Friday, August 5, 2011

July Books

*Blood Money: a Novel of Espionage by David Ignatius of the Washington Post is “a terrific, believable novel about the intersection of politics, ethics and finance.” A new CIA intelligence unit is trying to buy peace with America's enemies, but someone is killing its agents. Sophie Marx is asked to figure out who's doing the killing and why. She starts with Alphabet Capital, a London hedge fund that provides cover for this secret operation, but the investigation soon widens to include several Middle Eastern capitals. She wonders if her hard-nosed boss, Jeffrey Gertz, his genial mentor at headquarters or the well-mannered head of Pakistan's Inter-Services Intelligence Directorate are giving her the whole story.


A Little Death in Dixie
by Lisa Turner is a “tightly-plotted novel that turns the screws and sends readers racing to its surprise conclusion." Well, I thought it was professionally crafted but not great. One of Memphis' most seductive and notorious socialites has vanished. Is she's off on another drunken escapade or a victim of foul play? Aetective Billy Able quickly discovers a complex web of tragedy, mystery, suspicion, and sordid secrets including a few of Billy's own.

*My Horizontal Life: A Collection of One-Night Stands by Chelsea Handler is “as much fun as getting drunk and waking up in some stranger's bed.” I wouldn’t know, but she hilariously reports on photographing her parents having sex at seven and growing up to research the joys of one-night stands, i.e., “having sex early so you're not months into a relationship before you discover he's into ‘anal beads and duct tape’." She finds a date on ChocolateSingles.com., sleeps with a "little midget," and ‘enjoys’ a number of would-be partners less well adjusted than herself or with penises too small to consider. Some of the stories might not be completely true, but it would be a great loss to (mostly) single men (and her readers) if she eventually settles down with just one.

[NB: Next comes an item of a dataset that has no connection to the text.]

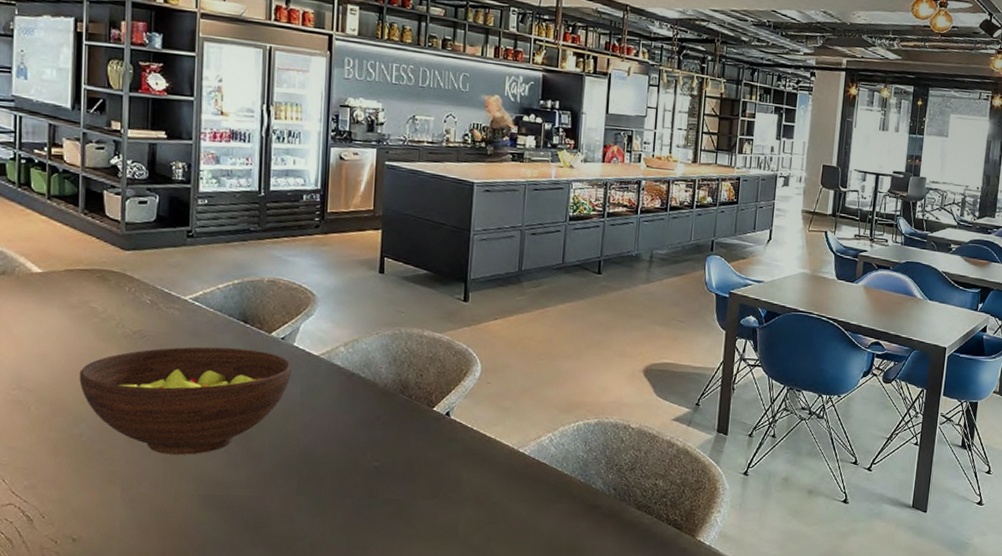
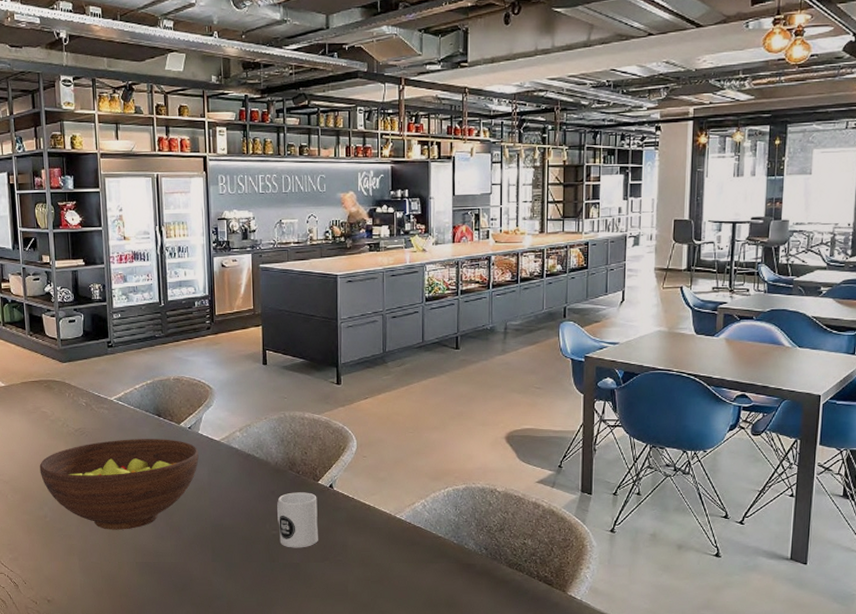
mug: none [381,419,431,483] -> present [277,492,318,548]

Swamplandia by Karen Russell is “a suspenseful, deeply haunted book” according to the NYT. Thirteen-year-old Ava Bigtree has always lived at Swamplandia, her family’s island home and gator-wrestling theme park in the Florida Everglades. But when cancer fells Ava’s mother, their headliner, the family slips into chaos; her father withdraws, her sister falls in love with a ghost, and her brilliant older brother, Kiwi, defects to a rival park called “The World of Darkness”. As Ava sets out on a mission through the haunted swamps, we are drawn into a lush and dramatic terrain that challenges the concreteness of reality. Wonderful reviews, superb writing, and almost too imaginative for my tastes.

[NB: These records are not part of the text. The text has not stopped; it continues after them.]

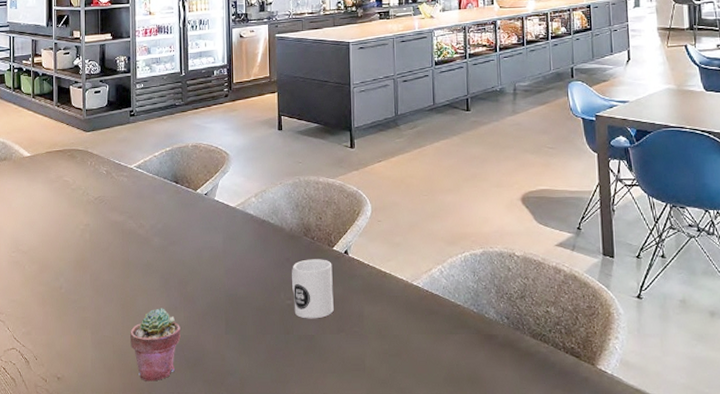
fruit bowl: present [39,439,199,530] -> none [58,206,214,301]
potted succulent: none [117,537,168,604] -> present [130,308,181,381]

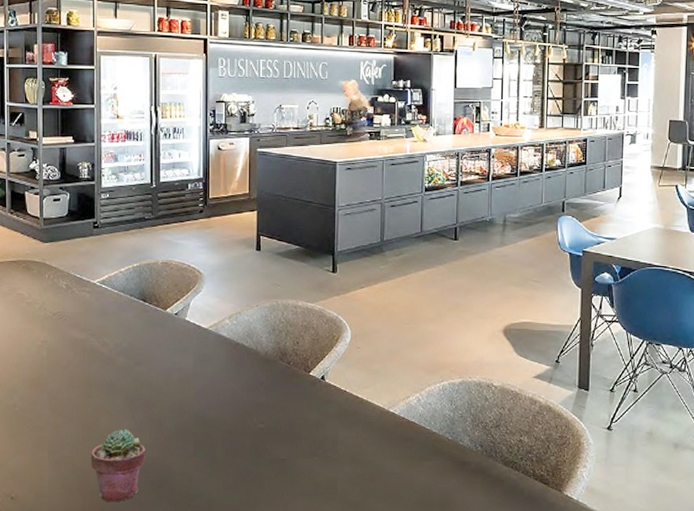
mug: present [292,259,334,319] -> none [265,384,308,443]

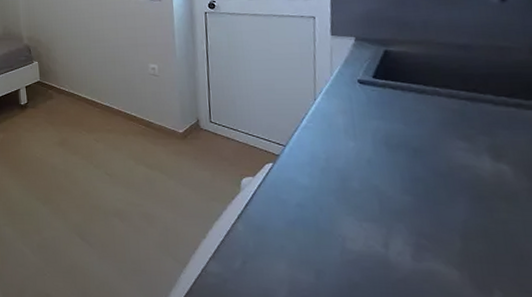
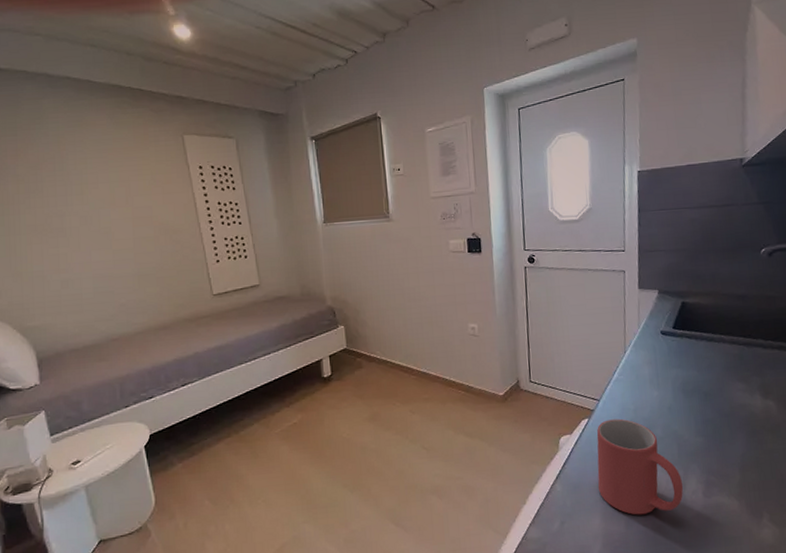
mug: none [282,166,386,269] -> present [596,418,683,515]

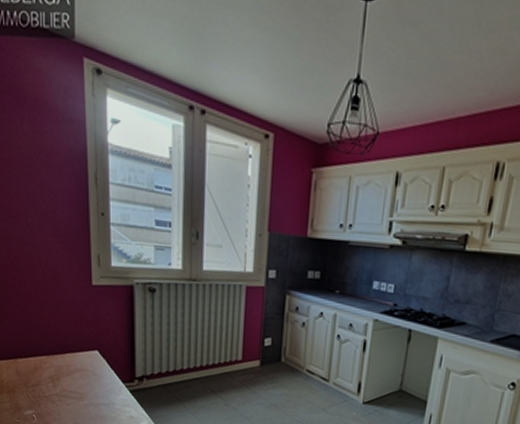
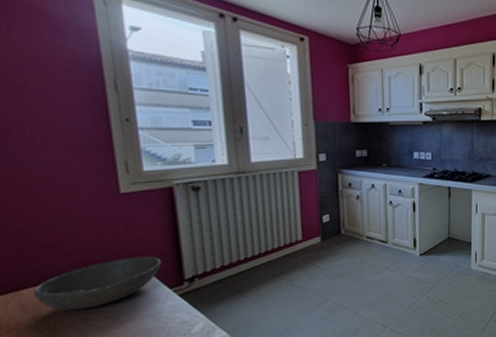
bowl: none [25,346,119,387] -> present [33,256,162,311]

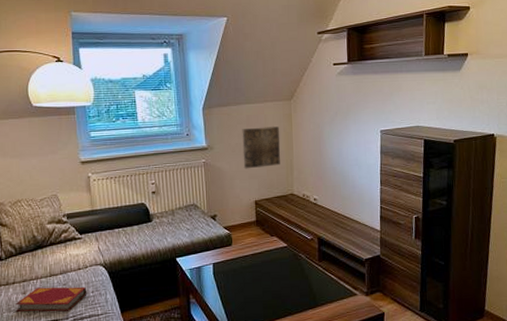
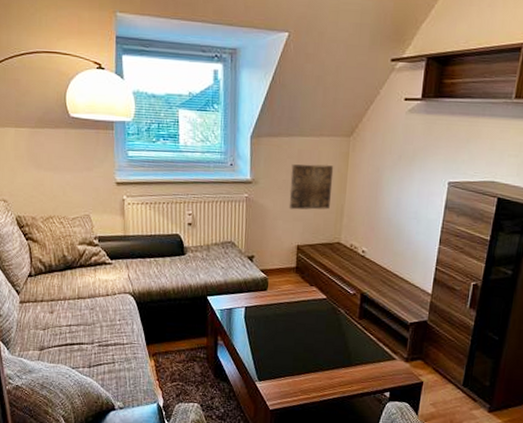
hardback book: present [15,286,87,312] -> none [42,308,114,336]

Flourish by Martin Seligman Seligman, the guru of the "positive psychology" movement, who abandons his previous emphasis on learned optimism and happiness, which he now views as too simplistic. This examination of how individuals might achieve a richer, multilayered goal: a life of well-being could have been his most important book. He identifies four factors that can help individuals thrive: positive emotion, engagement with what one is doing, a sense of accomplishment, and good relationships. Unfortunately, he does too much “cut and paste" from grant proposals, course syllabi and previous papers to provide more than an occasional nugget amidst the muck.

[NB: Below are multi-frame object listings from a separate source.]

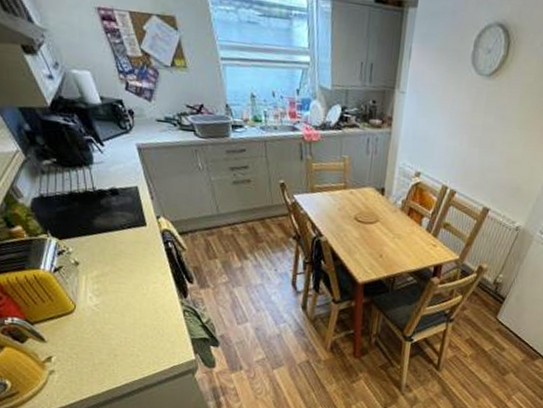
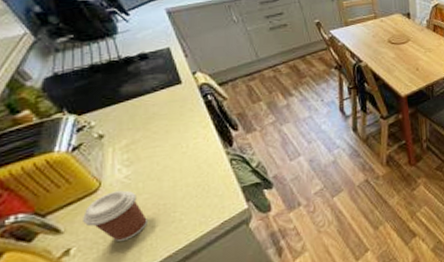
coffee cup: none [61,316,111,362] -> present [83,190,147,242]

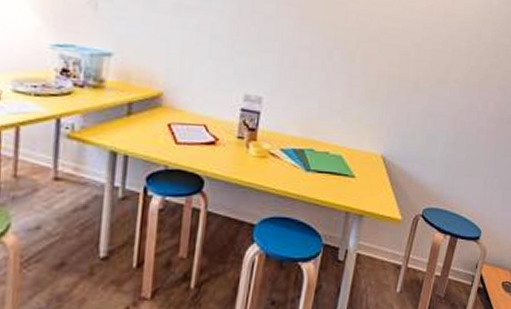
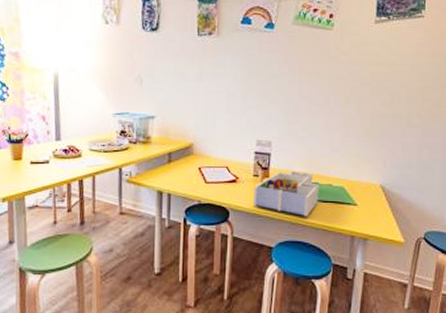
desk organizer: none [235,133,315,189] -> present [253,170,319,217]

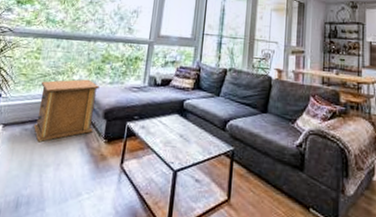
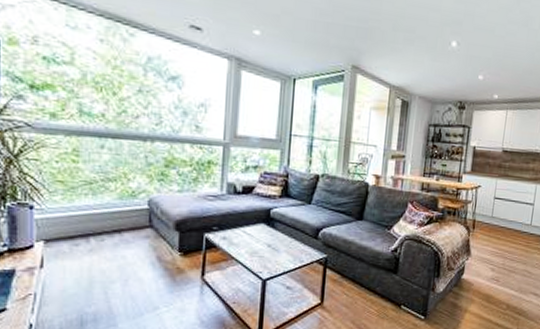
side table: present [33,79,99,143] -> none [85,186,165,259]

A Singular Woman:The Untold Story of Barack Obama's Mother by Janny Scott portrays Dunham as a feminist, an unconventional, independent spirit, a cultural anthropologist, and an international development officer who surely helped shape the internationalist world view of her son. The book is tirelessly researched, adds to our knowledge about her Indonesian experience, but sometimes gets lost in extraneous details… “a straightforward, deeply reported account-- a complicated portrait of an outspoken, independent-minded woman with a life of unconventional choices.”